Thacker and others, however, do not see a need for building up such systematic defenses against nothingness, for it is just the condition of existence that we all need to learn to get used to. In fact, staring into the nothingness may not be so bad for us every once in a while. It reminds us of our essentially porous bodies and our connections to a planet that we need to start taking better care of quickly if we truly want to avoid the abyss. In their attempts to yoke horror to the Anthropocene, these writers often articulate clearly the stakes of the environmental crisis without retreating into nostalgia for a Edenic Earth or the techno-capitalist dreams of geo-engineering. Yet in uncritically adopting this long philo/theological discourse of nothingness they often miss out on the very something that makes the world horrific today: the violence and dispossession of neoliberal capitalism and global white supremacy. People do not just experience a horror of the unknown but also of concrete moments of both everyday and extreme violence. The ubiquity of violence characterizes the Anthropocene just as much as any conceptual or intellectual attempts to understand it.

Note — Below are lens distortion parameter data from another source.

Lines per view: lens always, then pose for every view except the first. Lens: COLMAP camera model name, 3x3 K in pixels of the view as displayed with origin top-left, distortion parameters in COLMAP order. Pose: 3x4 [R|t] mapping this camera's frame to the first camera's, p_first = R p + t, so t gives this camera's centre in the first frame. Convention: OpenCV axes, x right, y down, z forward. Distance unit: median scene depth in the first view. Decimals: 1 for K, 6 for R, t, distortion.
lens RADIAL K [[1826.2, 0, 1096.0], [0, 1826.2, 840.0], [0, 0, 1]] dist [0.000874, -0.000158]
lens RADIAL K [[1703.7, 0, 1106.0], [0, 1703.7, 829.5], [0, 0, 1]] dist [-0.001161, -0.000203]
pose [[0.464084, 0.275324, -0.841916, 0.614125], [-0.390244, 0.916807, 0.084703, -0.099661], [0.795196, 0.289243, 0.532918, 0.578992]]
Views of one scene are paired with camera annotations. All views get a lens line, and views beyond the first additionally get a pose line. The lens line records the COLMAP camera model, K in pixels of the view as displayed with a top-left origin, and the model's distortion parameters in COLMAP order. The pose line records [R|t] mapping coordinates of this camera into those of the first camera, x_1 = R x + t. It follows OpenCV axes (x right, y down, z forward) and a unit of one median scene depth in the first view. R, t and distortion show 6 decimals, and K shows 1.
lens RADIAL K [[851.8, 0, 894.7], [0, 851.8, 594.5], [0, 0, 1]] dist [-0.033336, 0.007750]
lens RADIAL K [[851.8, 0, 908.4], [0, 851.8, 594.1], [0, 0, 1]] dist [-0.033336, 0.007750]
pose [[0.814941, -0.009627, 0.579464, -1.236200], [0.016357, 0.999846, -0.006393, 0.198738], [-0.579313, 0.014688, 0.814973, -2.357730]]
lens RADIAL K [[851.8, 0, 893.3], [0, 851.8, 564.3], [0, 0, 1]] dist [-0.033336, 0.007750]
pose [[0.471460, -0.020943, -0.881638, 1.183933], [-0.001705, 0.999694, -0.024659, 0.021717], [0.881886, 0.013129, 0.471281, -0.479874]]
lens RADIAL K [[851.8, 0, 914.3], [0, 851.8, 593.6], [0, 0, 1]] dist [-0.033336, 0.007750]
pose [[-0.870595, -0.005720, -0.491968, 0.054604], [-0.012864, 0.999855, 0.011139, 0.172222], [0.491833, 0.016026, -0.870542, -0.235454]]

What would it mean then for horror itself to critically reflect on violence? One thing that horror seems to be unique at is highlighting those fears that unconsciously persist in any system. What we fear in horror is not so much the unknown but instead what we know and yet wish we did not know. Both Lovecraft and Augustine register their true fears—racialized people and an evil God respectively—yet cannot countenance that recognition itself. Because they cannot bear the knowledge of their fears, they instead replace it with a generic fear of the unknown. It is the work of horror that brings forth these fears that resist recognition. The most useful horror for today then would not be one that uncritically shines our prejudices back at us, or tell us the same stories of what we claim we are afraid of. Instead it would reveal those things that still now, deep in our bones, we cannot admit we fear.

In short then, this would be a horror that troubles our faith. Chiefly today this takes the form of a faith in the stability of our world, whether that be the stability of a liberal, colorblind police-order or of the very Earth itself. This recognition of horror’s power to disrupt faith is what I think draws Thacker and many others to it, and their work has been valuable especially for connecting to the horror of the Anthropocene. But it can still be pushed farther. We won’t experience the horror of a changing climate as an abstract concept, but instead as water wars, mass migrations, and totalitarian attempts to impose order. Horror gives to us the worst possible world we could be living in. Sometimes this can terrify us into inaction, but deployed in particular ways it can also force us to recognize the horrors we already have with us and should face. Lovecraft’s Cthulhu and Augustine’s evil God may already be here with us in the Anthropocene. But the scariest thing we could do would be to fail to set our faith aside and confront it directly in all its horror.